そこから少し変わりました。「なぜできないか」の説明を求めるのをやめて、「できたこと」に目を向けるようにした。変化はゆっくりでしたが、衝突の頻度は確実に減っていきました。
🌿 「特性を知ること」が自分への優しさにもつながった
長男・次男の特性を調べていく中で、私は少しずつ自分の過去を見直していきました。
「なぜあの友人関係がうまくいかなかったのか」「なぜあのときあんな言葉を言ってしまったのか」「なぜ段取りが苦手で、いつも後手に回っていたのか」——当時は「自分がダメだから」と思っていたことが、特性という視点で見るとすっと整理される感覚がありました。
診断があるわけではないので「発達障害だった」とは言えません。でも、「生きにくさを感じてきた」という感覚は、この特性の理解を通じて、少し名前がついた気がします。

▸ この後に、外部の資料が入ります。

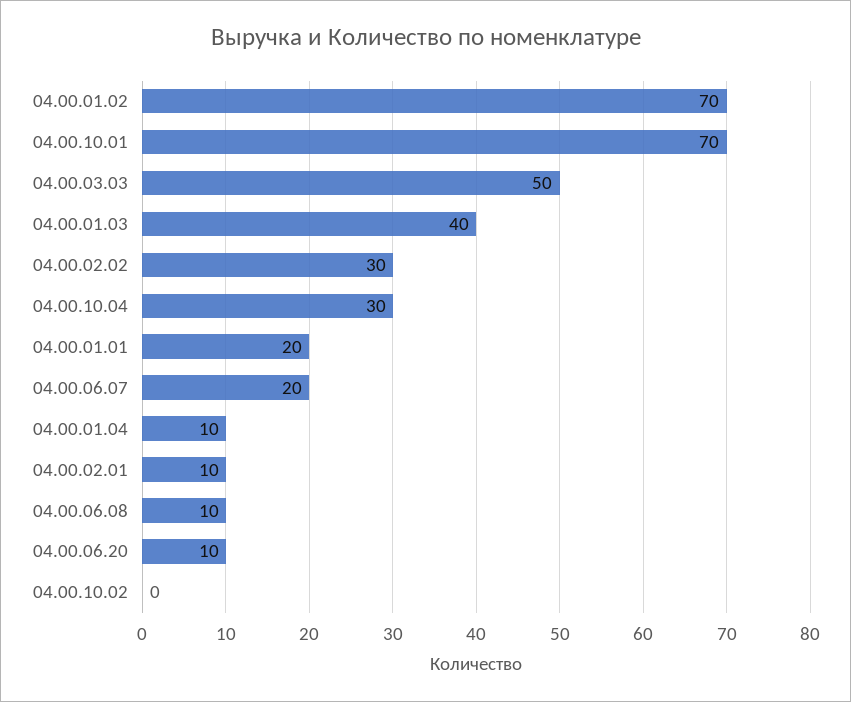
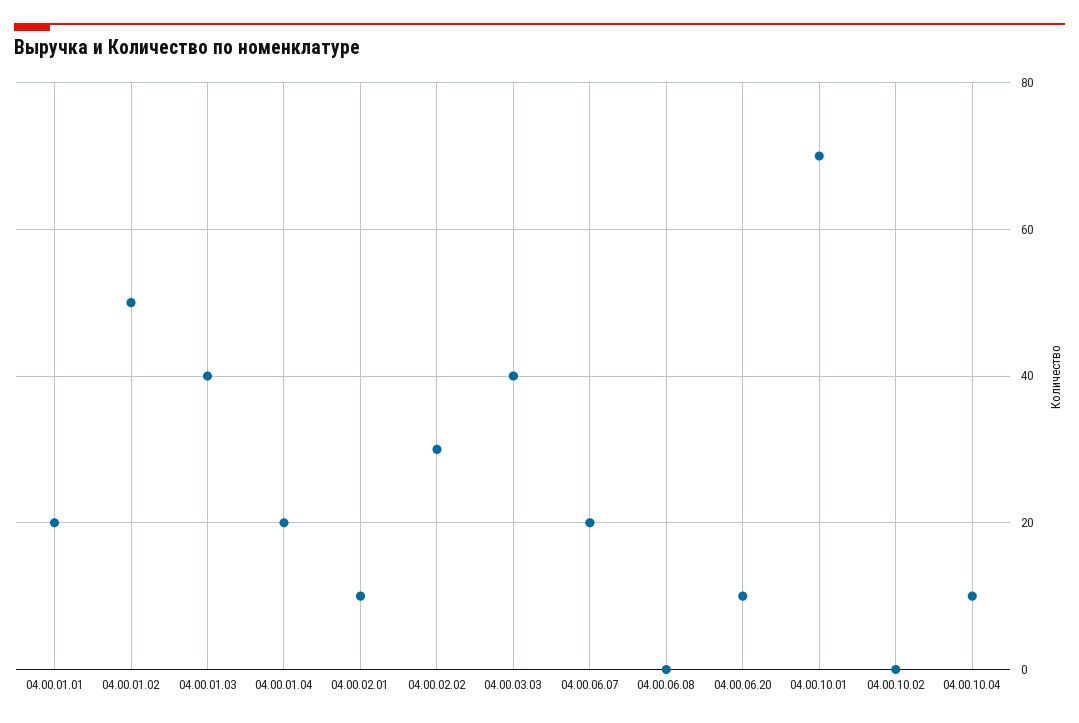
  {
-   "04.00.01.02": 70,
+   "04.00.01.02": 50,
    "04.00.10.01": 70,
-   "04.00.03.03": 50,
+   "04.00.03.03": 40,
    "04.00.01.03": 40,
    "04.00.02.02": 30,
-   "04.00.10.04": 30,
+   "04.00.10.04": 10,
    "04.00.01.01": 20,
    "04.00.06.07": 20,
-   "04.00.01.04": 10,
+   "04.00.01.04": 20,
    "04.00.02.01": 10,
-   "04.00.06.08": 10,
+   "04.00.06.08": 0,
    "04.00.06.20": 10,
    "04.00.10.02": 0
  }

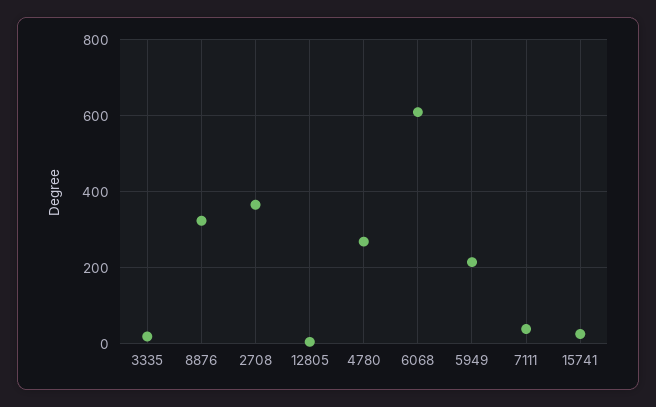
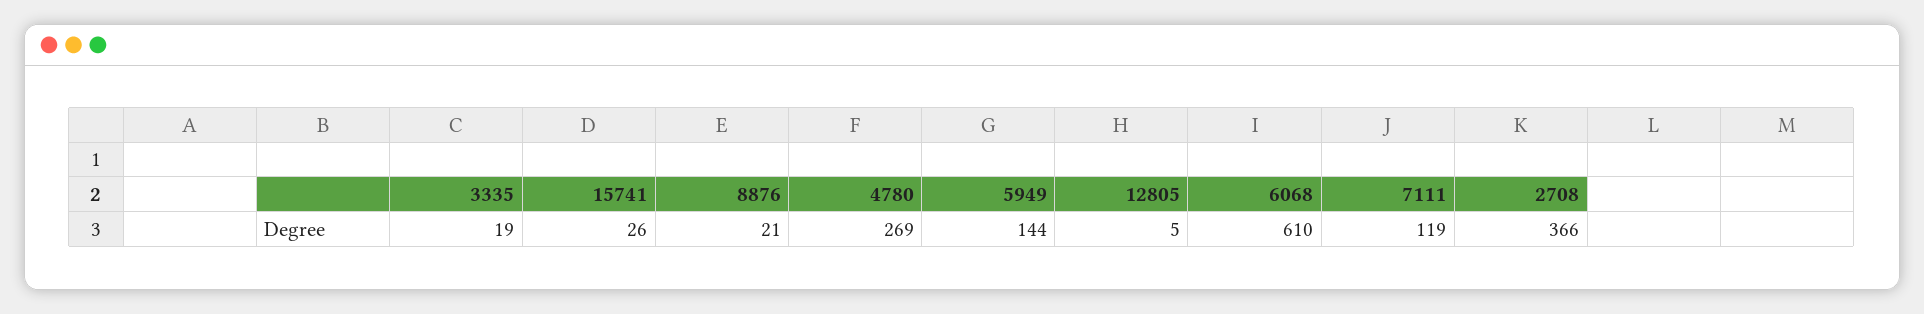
  {
    "3335": 19,
-   "8876": 320,
+   "8876": 21,
    "2708": 366,
    "12805": 5,
    "4780": 269,
    "6068": 610,
-   "5949": 220,
+   "5949": 144,
-   "7111": 40,
+   "7111": 119,
    "15741": 26
  }

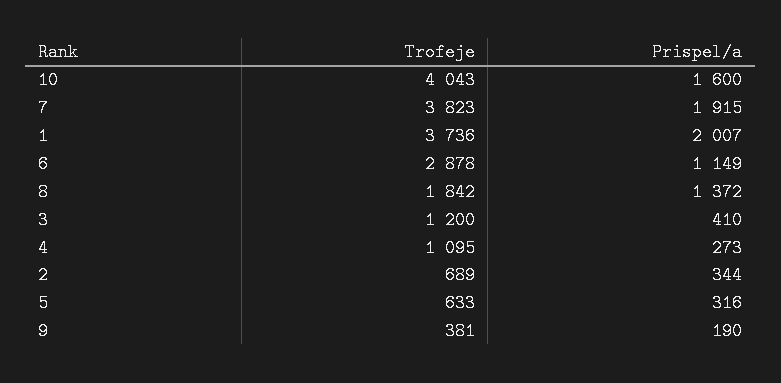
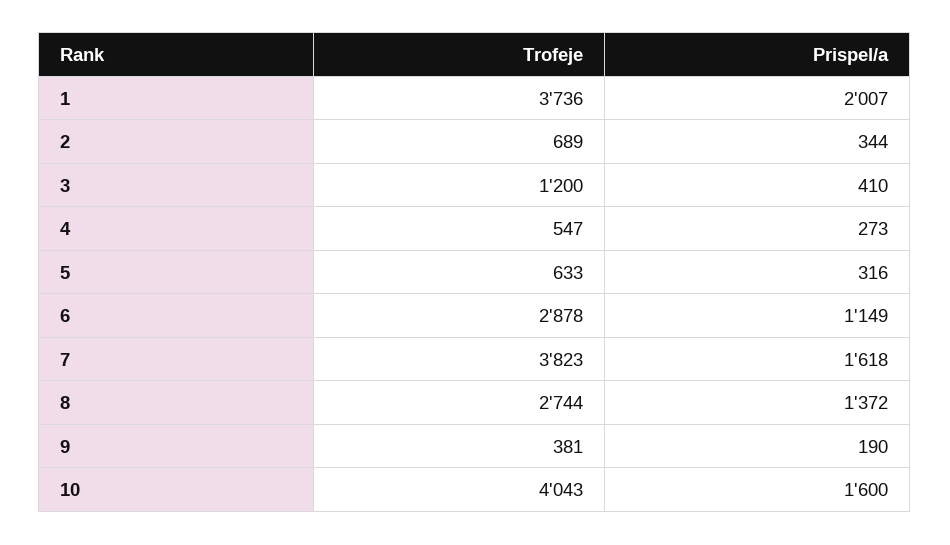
  {
    "Trofeje": {
      "10": 4043,
      "7": 3823,
      "1": 3736,
      "6": 2878,
-     "8": 1842,
+     "8": 2744,
      "3": 1200,
-     "4": 1095,
+     "4": 547,
      "2": 689,
      "5": 633,
      "9": 381
    },
    "Prispel/a": {
      "10": 1600,
-     "7": 1915,
+     "7": 1618,
      "1": 2007,
      "6": 1149,
      "8": 1372,
      "3": 410,
      "4": 273,
      "2": 344,
      "5": 316,
      "9": 190
    }
  }

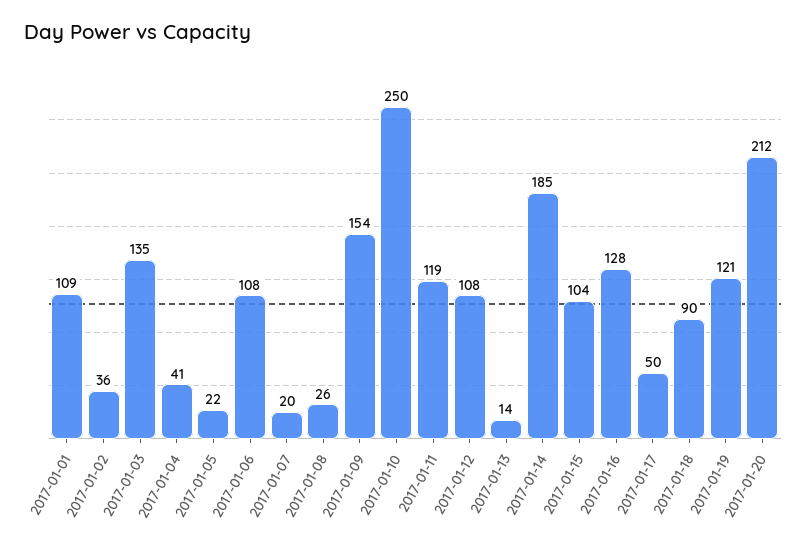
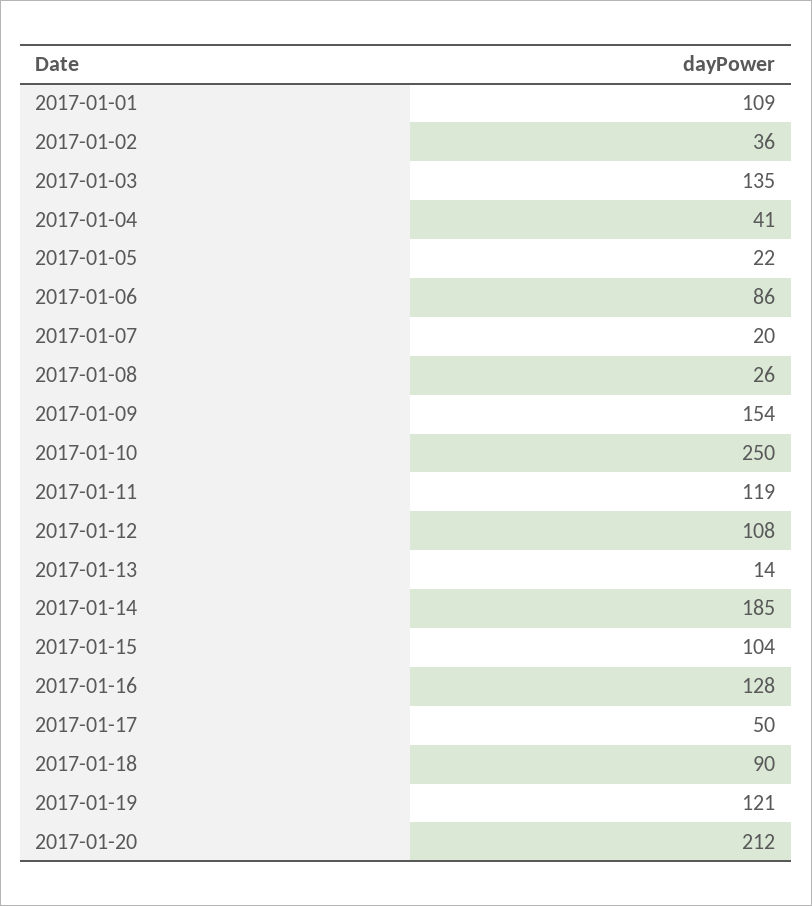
  {
    "2017-01-01": 109,
    "2017-01-02": 36,
    "2017-01-03": 135,
    "2017-01-04": 41,
    "2017-01-05": 22,
-   "2017-01-06": 108,
+   "2017-01-06": 86,
    "2017-01-07": 20,
    "2017-01-08": 26,
    "2017-01-09": 154,
    "2017-01-10": 250,
    "2017-01-11": 119,
    "2017-01-12": 108,
    "2017-01-13": 14,
    "2017-01-14": 185,
    "2017-01-15": 104,
    "2017-01-16": 128,
    "2017-01-17": 50,
    "2017-01-18": 90,
    "2017-01-19": 121,
    "2017-01-20": 212
  }

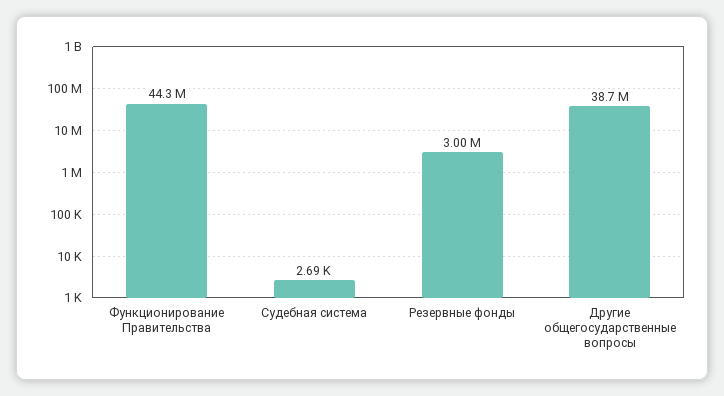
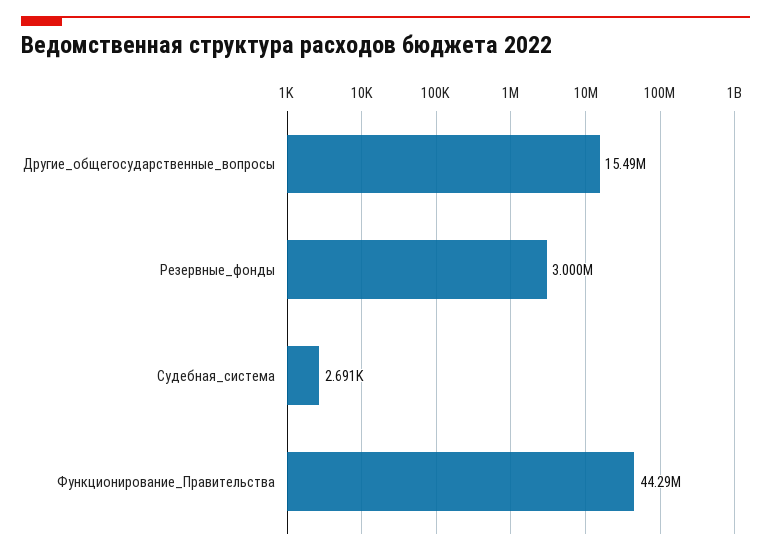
  {
    "Функционирование Правительства": 44290000,
    "Судебная система": 2691,
    "Резервные фонды": 3000000,
-   "Другие общегосударственные вопросы": 38700000
+   "Другие общегосударственные вопросы": 15490000
  }

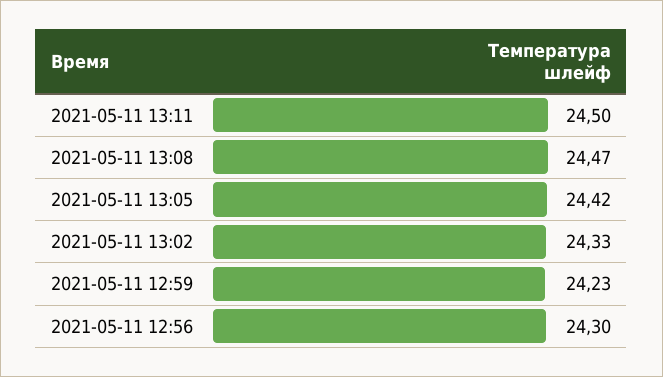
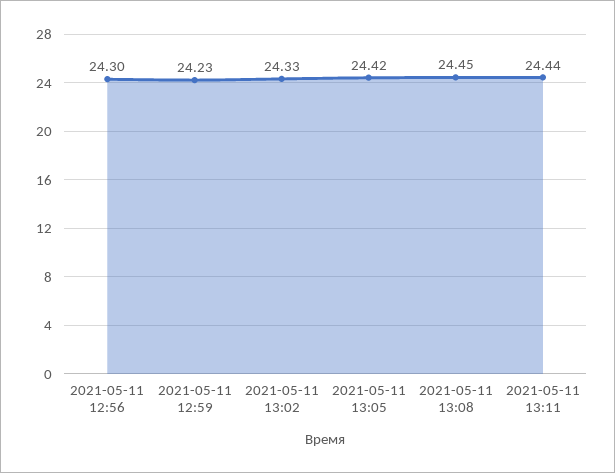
  {
-   "2021-05-11 13:11": 24.5,
+   "2021-05-11 13:11": 24.44,
-   "2021-05-11 13:08": 24.47,
+   "2021-05-11 13:08": 24.45,
    "2021-05-11 13:05": 24.42,
    "2021-05-11 13:02": 24.33,
    "2021-05-11 12:59": 24.23,
    "2021-05-11 12:56": 24.3
  }

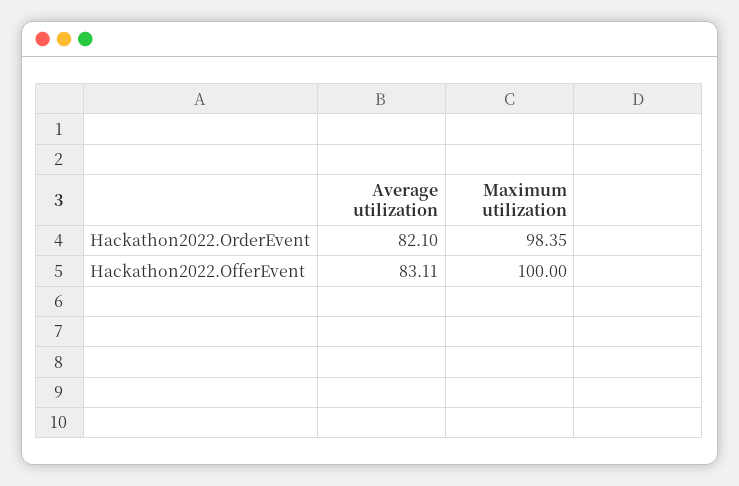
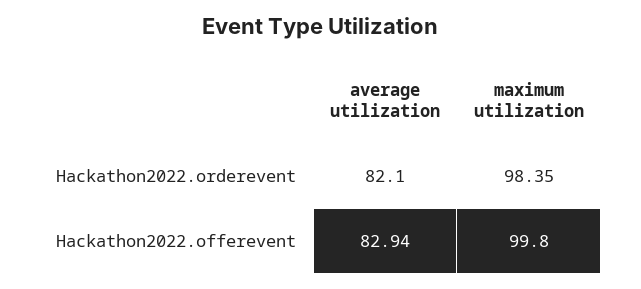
  {
    "Average utilization": {
      "Hackathon2022.OrderEvent": 82.1,
-     "Hackathon2022.OfferEvent": 83.11
+     "Hackathon2022.OfferEvent": 82.94
    },
    "Maximum utilization": {
      "Hackathon2022.OrderEvent": 98.35,
-     "Hackathon2022.OfferEvent": 100
+     "Hackathon2022.OfferEvent": 99.8
    }
  }

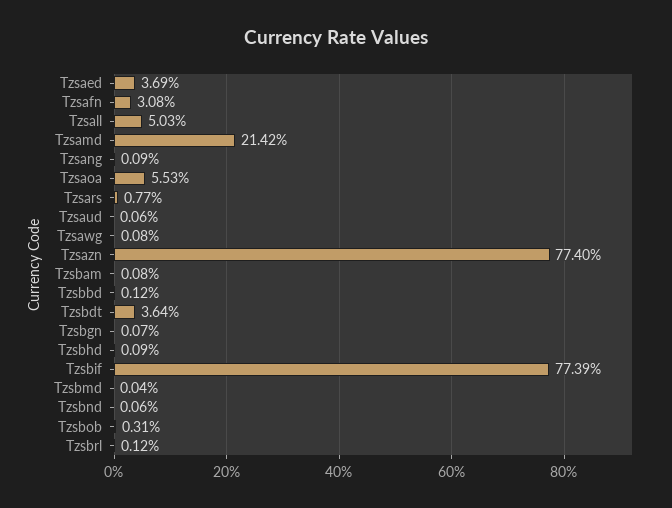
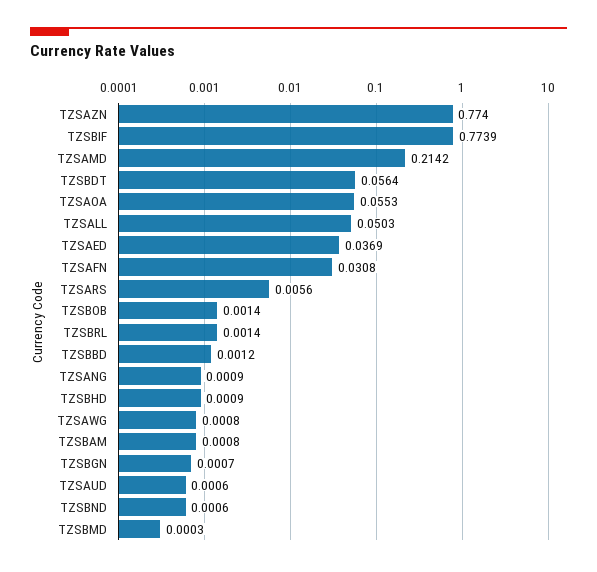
  {
    "Tzsaed": 0.0369,
    "Tzsafn": 0.0308,
    "Tzsall": 0.0503,
    "Tzsamd": 0.2142,
    "Tzsang": 0.0009,
    "Tzsaoa": 0.0553,
-   "Tzsars": 0.0077,
+   "Tzsars": 0.0056,
    "Tzsaud": 0.0006,
    "Tzsawg": 0.0008,
    "Tzsazn": 0.774,
    "Tzsbam": 0.0008,
    "Tzsbbd": 0.0012,
-   "Tzsbdt": 0.0364,
+   "Tzsbdt": 0.0564,
    "Tzsbgn": 0.0007,
    "Tzsbhd": 0.0009,
    "Tzsbif": 0.7739,
-   "Tzsbmd": 0.0004,
+   "Tzsbmd": 0.0003,
    "Tzsbnd": 0.0006,
-   "Tzsbob": 0.0031,
+   "Tzsbob": 0.0014,
-   "Tzsbrl": 0.0012
+   "Tzsbrl": 0.0014
  }

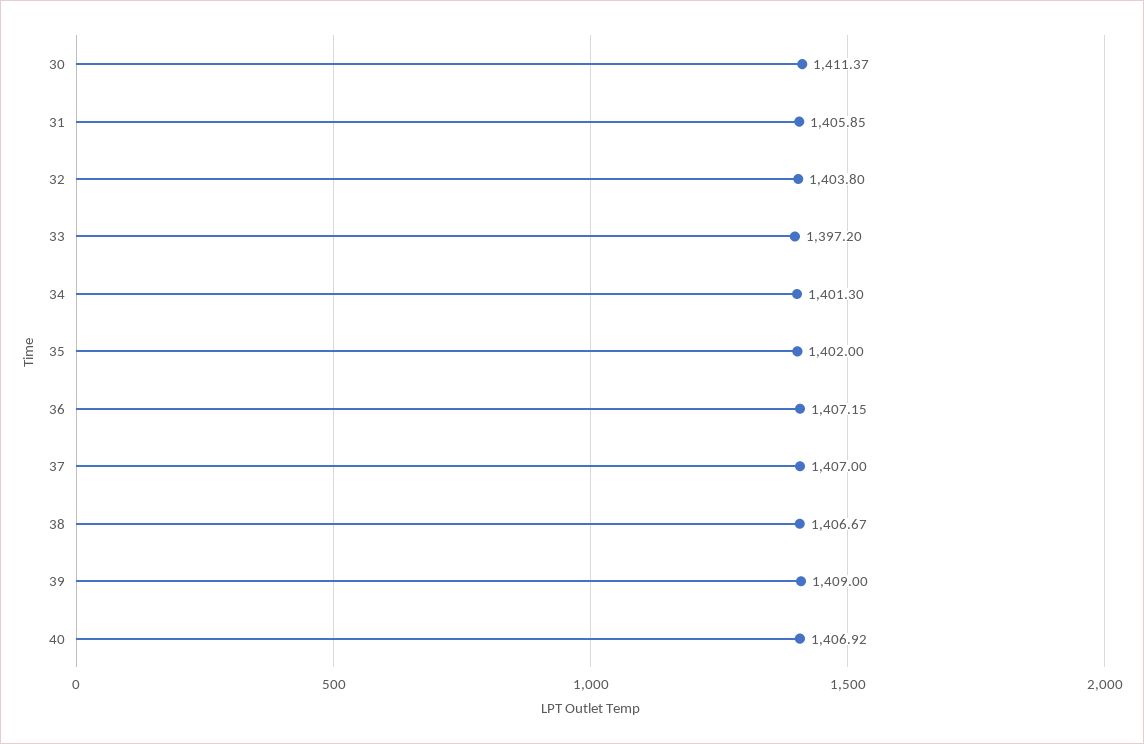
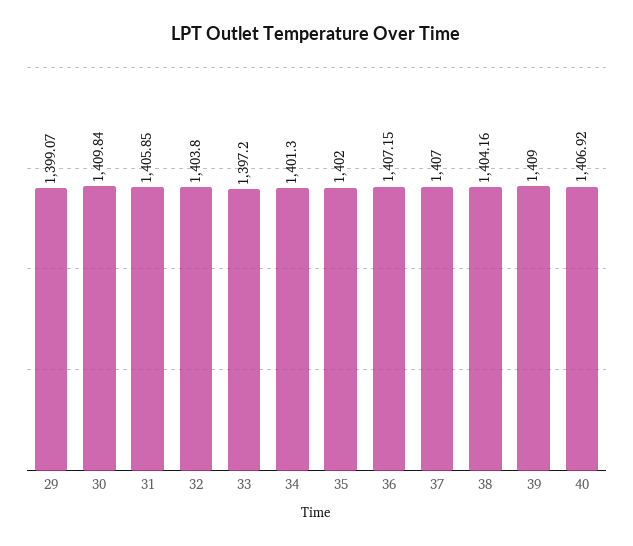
  {
-   "30": 1411.37,
+   "30": 1409.84,
    "31": 1405.85,
    "32": 1403.8,
    "33": 1397.2,
    "34": 1401.3,
    "35": 1402,
    "36": 1407.15,
    "37": 1407,
-   "38": 1406.67,
+   "38": 1404.16,
    "39": 1409,
-   "40": 1406.92
+   "40": 1406.92,
+   "29": 1399.07
  }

自分に厳しくしすぎてきたな、と思います。「できないのは努力が足りないから」「気をつければできるはず」と自分に言い聞かせてきた時間が、長かった。
子どもたちの特性を知ることで、自分への見方も少し変わりました。「できなかったことには理由があった」と思えると、自分をいたわる気持ちが少し生まれてきます。それが不思議と、長男や次男への関わり方にも影響していると感じています。
💬 「遺伝かも」と思ったとき、誰に相談する?
「もしかして自分も発達障害かも」と感じたとき、誰に相談すればいいか迷う方も多いと思います。
私が動いた順番はこうです。
- まず、子どもたちの発達外来の先生に「自分のことも気になっている」と話してみた
- 先生から「大人の発達障害を診ているクリニックがありますよ」と教えてもらった
- すぐには受診しなかったが、自分の特性について書かれた本を読み始めた
受診することが正解というわけではないと思っています。ただ「自分を知ること」は、子どもへの理解とセットで深まっていく部分がある。
子どもの特性を理解しようとしていたら、自分の特性も見えてきた——これはよくあることのようで、発達障害専門のクリニックには親御さんが子どもの付き添いをきっかけに「自分のこと」を相談しに来るケースも少なくないそうです。
「遺伝かも」という気づきは、自分を知るための入口のひとつ。責める材料にするより、理解を深めるきっかけにしてもらえたらと思います。
📖 あわせて読みたい
✅ まとめ
❌ 遺伝だから親のせい・親が責任を取らなければいけない
✅ 遺伝は要因のひとつ。特性の出方は環境と関わりで変わる
❌ 似た特性があるから「わかるはず」と子どもに期待してしまう
✅ 似ているからこそぶつかる。それを知るだけで少し楽になる
❌ 「もしかして私も?」と気づいたら怖くなる
✅ 自分の過去の「?」が腑に落ちることで、子どもへの理解が深まる
「遺伝かもしれない」と気づいたとき、私は不思議と少し自分に優しくなれた気がしました。できなかったことに理由があったのかもしれない、と。
同じような気持ちを抱えているお母さんに、届いていたら嬉しいです。